Look at the performance charts, back calculate your heat rejection and you should be able to estimate your new oil-ambient temp spread.

Be Cool:cool:

Niagara coolers
 
I've seen improvments over the stock cooler using the SW/Meggit 8406R, it's interchangable with the stock baffle mounted cooler.
 
I've also heard that a spacer to set the cooler back from the cylinder head helps. I doesn't have to be very far, maybe 1/4" for the first try?
 
To answer your question...I have been using Aero Classic oil cooler on mine and have been very happy with it. I believe I have the 10 row version.
 
I think your oil temps are fine depending on OAT which I did not see mentioned. 200F is fine but if that is when OAT is 65F it will be much higher at 90F. Here in Texas in 100F OAT I was getting to 220 or 225 in a modest climb. This past winter I replaced my Aero Classic on the baffle with a AirFlow Systems 2006X on the firewall with 4" duct, slide door and fiberglass duct from AirFlow Systems. We have not had any hot weather yet here (just lots of rain) but I have the slide door open just a little and keep to 200F in a hard climb.

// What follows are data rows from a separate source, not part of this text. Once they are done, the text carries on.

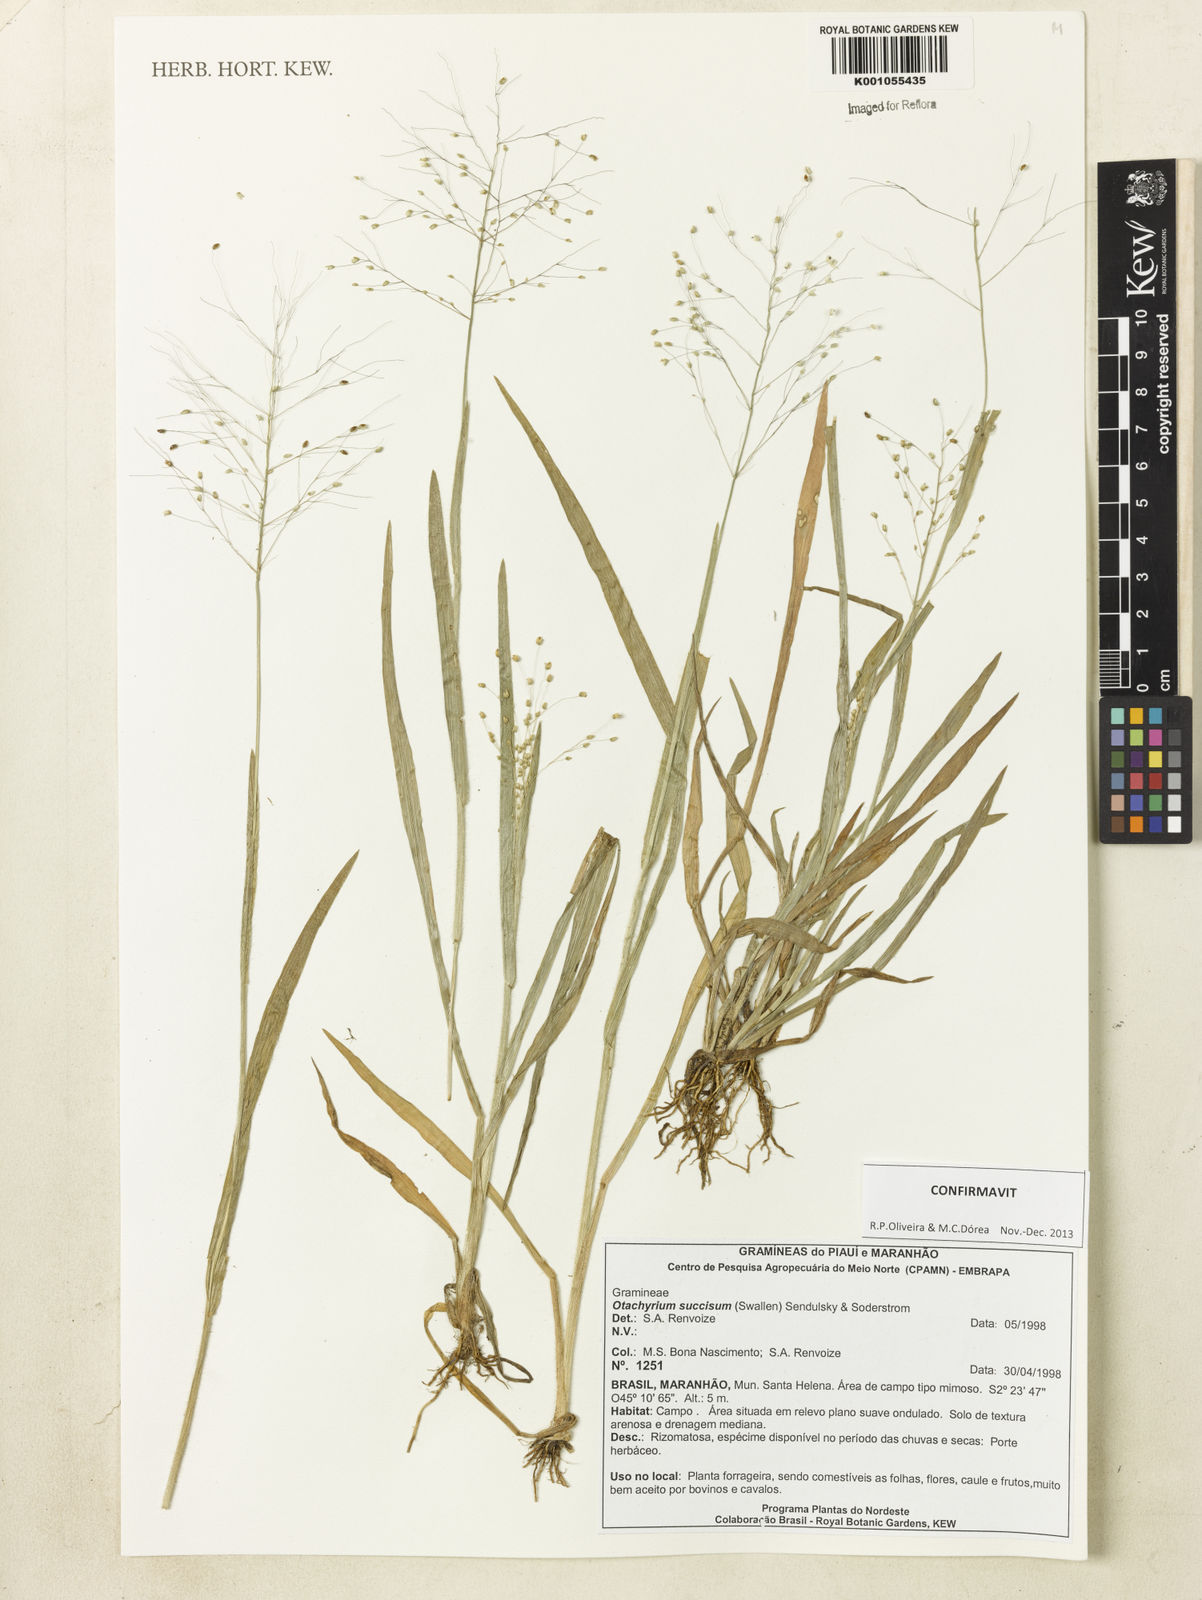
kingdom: Plantae
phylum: Tracheophyta
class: Liliopsida
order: Poales
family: Poaceae
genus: Otachyrium
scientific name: Otachyrium inaequale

I'd finally gotten to the "go big or stay home" point with the oil cooler and like what I have now a lot. Once I fly in some hot weather I'll post pictures and more information.
 
Aero classic worked great for us

We replaced our stock oil cooler on the 7a with an o360 with the aero classic copy of the SW8406. The key is that it is dual pass, solved our problem but it was a lot of work to get it on baffle location because of the different hose configuration.

Based on what others have said about your temps, you may want to consider the anti-splat cowl flap modification. Will be much easier to install and will help with your CHTs as well. We are installing one now, do not have any data yet.
 
Meggitt (Stewart Warner) specs, dimensions:

http://www.oilcoolers.com/LCHX_Specifications.pdf

This chart has excellent information on performance, but the scanned quality sucks. It is not readable for the proper dimensions that a user would need to determine mounting flange dimensions. I think they (8406R) are the same as the Niagara 20003a, so it might fit without modifications and it has 325 blah blah vs 250 blah blah capacity for the Vans 20002a. That amounts to about 25F diff. Many assumptions, so knowing oil temp vs ambient and airspeeds will greatly help sizing.
 
This chart has excellent information on performance, but the scanned quality sucks. It is not readable for the proper dimensions that a user would need to determine mounting flange dimensions. I think they (8406R) are the same as the Niagara 20003a, so it might fit without modifications and it has 325 blah blah vs 250 blah blah capacity for the Vans 20002a. That amounts to about 25F diff. Many assumptions, so knowing oil temp vs ambient and airspeeds will greatly help sizing.

Here's the cleaner version of the pdf http://www.oilcoolers.com/LCHXSpecifications.pdf
 
May be better if downloaded and opened outside the browser. If not, I have good copy for you.

Interesting article from a few years ago. Not sure I agree with all of it:

http://wiki.velocityoba.com/images/1/1a/Cool_Runnings_0609.pdf
I thought I had a good copy, and tried everything with that link, but , well, it just did not work. Don't know why.

Funny, I was just reading that article, and came to the same conclusion. Some good stuff in there, but falls short of usability where people don't have their fundamental data - like air side pressure drop.


Thanks, That is MUCH better, and usable. I googled for a while and saw that one but for some reason I did not connect with the better resolution. Thanks for the link, all can use it. I wonder why oilcoolers.com has two versions, the one with the _ is the low resolution. It is also the one linked on their webpage.